— TASK —
Each line of the records below that contains "Cookies" needs to be copied.

===============

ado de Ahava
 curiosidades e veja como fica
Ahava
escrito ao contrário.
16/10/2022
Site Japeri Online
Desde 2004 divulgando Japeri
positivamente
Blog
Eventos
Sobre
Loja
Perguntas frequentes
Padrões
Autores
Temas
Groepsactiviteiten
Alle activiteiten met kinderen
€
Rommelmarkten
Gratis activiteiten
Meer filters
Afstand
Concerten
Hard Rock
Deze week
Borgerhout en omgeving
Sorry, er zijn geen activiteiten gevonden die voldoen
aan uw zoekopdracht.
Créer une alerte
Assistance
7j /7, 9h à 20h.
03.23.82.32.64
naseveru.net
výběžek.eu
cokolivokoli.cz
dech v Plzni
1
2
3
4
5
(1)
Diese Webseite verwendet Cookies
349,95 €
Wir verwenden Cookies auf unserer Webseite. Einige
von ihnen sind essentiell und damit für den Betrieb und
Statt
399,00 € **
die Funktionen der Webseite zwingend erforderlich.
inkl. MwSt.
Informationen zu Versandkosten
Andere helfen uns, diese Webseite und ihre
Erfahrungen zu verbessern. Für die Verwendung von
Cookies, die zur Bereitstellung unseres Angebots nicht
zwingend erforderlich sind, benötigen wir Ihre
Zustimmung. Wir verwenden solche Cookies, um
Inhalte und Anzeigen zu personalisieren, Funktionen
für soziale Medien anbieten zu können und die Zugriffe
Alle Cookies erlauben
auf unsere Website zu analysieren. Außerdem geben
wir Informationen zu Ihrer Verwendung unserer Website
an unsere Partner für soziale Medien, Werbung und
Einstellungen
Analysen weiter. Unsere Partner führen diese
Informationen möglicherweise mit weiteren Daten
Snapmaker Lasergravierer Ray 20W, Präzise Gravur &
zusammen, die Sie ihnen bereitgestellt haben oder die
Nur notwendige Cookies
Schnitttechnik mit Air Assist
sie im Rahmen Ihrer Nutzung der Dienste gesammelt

===============

— TASK RESPONSE —
Diese Webseite verwendet Cookies
Wir verwenden Cookies auf unserer Webseite. Einige
Cookies, die zur Bereitstellung unseres Angebots nicht
Zustimmung. Wir verwenden solche Cookies, um
Alle Cookies erlauben
Nur notwendige Cookies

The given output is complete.